Время шло меж тем своим чередом. Пока юродивый да странница привитали себе в теплом птичьем гнезде, успело кое-как уладиться и дело, затеянное по инициативе госпожи Лицедеевой.

Впереди этому делу предстояла еще длинная перспектива всяческой официальной процедуры с рассмотрением да разрешением проекта, что, конечно, требовало довольно долгого времени. А княгиня Долгово-Петровская меж тем желала как можно скорее узреть плоды новой филантропической затеи и усладить ими избалованный вкус своего тщеславного честолюбия. Поэтому на одном из последующих сборищ большинство членов решило: не дожидаясь официального разрешения, приступить к делу, помаленьку, путем негласным. И, боже мой, что за самодовольная гордость сияла на лице княгини, когда на долю ее выпала честь - представить первую пациентку в нравственную лечебницу актрисы Лицедеевой.

Случилось это самым обыкновенным и несложным образом.

В качестве присяжной филантропки вздумалось однажды ее сиятельству посетить некоторые места заключения. Вспомнилось ей, что давно уже не посещала она арестантские камеры при съезжих домах полицейских. Как вздумала, так на другой день и поехала.

Приезжает в одну из частей. Вступает в общую женскую камеру - и среди расспросов о том, хорошо ли содержат, да какова пища, взор ее случайно упал на одну очень молоденькую и хорошенькую арестантку. На взволнованном лице молодой девушки было написано столько горя и страдания, на ресницах виднелся еще невысохший след обильных слез, и во всей гибкой и хрупкой фигурке ее сказывалось такое беспомощное отчаяние, что княгиня невольно остановила на ней свое внимание.

- Ты, милая, за что? - неожиданно обратилась она к девушке.

Та вздрогнула и смутилась.

Вместо ответа на ресницах ее показались новые слезы.

- Ты, милая, не плачь, а отвечай, если тебя спрашивают. Я ведь тебе не следственный пристав - желаю знать ваши нужды и облегчить вашу печаль, говорила меж тем княгиня каким-то деревянным тоном выделанной кротости и сочувствия. В этом тоне, казалось, будто звучит иная струна, звук которой должен бы был в своей сущности выразиться таким образом: "Вы, мол, дряни, порочный сброд и грязные отрепья, должны чувствовать и ценить, что я - я княгиня Долгово-Петровская, снисхожу до вас и принимаю в вас такое близкое участие, потому что я хорошая христианка и желаю отличиться добрым, чувствительным сердцем".

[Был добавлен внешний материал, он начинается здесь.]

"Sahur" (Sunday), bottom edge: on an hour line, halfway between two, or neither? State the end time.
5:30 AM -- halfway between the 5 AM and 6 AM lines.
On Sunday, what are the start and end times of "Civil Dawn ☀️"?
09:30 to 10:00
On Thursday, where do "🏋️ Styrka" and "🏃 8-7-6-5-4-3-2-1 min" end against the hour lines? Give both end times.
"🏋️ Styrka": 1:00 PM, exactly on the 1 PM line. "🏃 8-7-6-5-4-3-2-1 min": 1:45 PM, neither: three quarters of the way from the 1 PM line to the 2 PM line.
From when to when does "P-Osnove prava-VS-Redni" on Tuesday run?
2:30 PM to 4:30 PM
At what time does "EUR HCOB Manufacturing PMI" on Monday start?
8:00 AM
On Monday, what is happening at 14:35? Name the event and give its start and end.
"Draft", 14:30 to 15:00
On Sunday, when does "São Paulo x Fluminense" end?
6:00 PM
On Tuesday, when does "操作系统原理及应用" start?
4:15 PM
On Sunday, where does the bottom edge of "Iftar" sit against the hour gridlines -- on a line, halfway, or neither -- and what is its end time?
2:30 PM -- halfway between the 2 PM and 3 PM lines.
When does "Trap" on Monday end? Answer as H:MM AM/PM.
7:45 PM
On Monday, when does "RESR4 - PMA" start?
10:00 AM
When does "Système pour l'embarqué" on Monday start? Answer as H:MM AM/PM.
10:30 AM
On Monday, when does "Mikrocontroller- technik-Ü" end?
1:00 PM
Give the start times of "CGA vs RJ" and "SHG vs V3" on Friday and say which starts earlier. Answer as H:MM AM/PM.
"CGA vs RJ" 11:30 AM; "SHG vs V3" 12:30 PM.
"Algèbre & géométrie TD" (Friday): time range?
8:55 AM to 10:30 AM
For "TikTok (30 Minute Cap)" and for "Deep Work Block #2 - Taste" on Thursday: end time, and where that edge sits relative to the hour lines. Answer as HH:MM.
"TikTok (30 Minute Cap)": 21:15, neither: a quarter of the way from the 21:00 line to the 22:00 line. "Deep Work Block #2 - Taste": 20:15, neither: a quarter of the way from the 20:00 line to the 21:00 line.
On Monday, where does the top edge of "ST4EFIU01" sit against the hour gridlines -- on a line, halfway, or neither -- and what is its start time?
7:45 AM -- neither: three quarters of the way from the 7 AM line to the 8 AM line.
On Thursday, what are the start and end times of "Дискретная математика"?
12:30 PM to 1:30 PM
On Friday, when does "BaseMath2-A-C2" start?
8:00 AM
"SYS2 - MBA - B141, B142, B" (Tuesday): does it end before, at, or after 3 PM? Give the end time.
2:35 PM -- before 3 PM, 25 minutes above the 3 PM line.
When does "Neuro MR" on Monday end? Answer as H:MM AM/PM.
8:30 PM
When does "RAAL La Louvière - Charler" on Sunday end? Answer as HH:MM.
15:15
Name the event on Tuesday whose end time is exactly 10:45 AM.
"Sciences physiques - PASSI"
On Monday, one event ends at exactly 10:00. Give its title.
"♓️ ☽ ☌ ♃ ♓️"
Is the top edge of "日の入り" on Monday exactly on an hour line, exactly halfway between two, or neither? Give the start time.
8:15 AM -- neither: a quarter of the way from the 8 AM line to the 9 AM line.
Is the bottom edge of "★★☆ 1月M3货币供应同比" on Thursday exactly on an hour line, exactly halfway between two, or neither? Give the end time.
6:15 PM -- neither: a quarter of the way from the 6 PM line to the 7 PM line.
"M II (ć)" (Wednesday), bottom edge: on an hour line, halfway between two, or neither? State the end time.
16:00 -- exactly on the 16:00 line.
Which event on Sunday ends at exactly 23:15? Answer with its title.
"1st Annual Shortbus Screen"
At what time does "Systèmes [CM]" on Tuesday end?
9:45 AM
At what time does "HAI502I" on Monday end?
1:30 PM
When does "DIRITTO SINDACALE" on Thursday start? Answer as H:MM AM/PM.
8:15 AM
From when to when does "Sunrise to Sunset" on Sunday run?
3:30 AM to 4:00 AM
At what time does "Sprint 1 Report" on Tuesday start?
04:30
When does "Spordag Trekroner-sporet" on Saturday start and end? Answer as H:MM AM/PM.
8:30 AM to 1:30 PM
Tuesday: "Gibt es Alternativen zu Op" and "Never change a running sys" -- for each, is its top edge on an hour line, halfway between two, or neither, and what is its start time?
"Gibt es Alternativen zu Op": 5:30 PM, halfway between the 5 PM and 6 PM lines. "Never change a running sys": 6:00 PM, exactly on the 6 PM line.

Но и тут, вместо ответа на ее изъяснение, со стороны молоденькой арестантки прорвались одни только рыдания, которые она тщетно силилась задержать в груди своей.

Настасья Ильинишна, по обыкновению, перевела взоры на сопровождавшее ее начальство, ища в нем достодолжного объяснения этим рыданиям, и потому в ее взорах выражался теперь обычный в подобных обстоятельствах знак вопросительный.

Сопровождавшее начальство объяснило ее сиятельству, что молодая арестантка взята вчерашнего числа вечером в одном из развратных притонов Таировского переулка за учиненное ею буйство с намерением вышибить стулом оконную раму, причем законного вида у нее не оказалось, а показывает-де, что вид ее украден в ночлежной Вяземского дома, и при сем называет себя - быть может и облыжно - санкт-петербургской мещанкой Марьей Петровной Поветиной.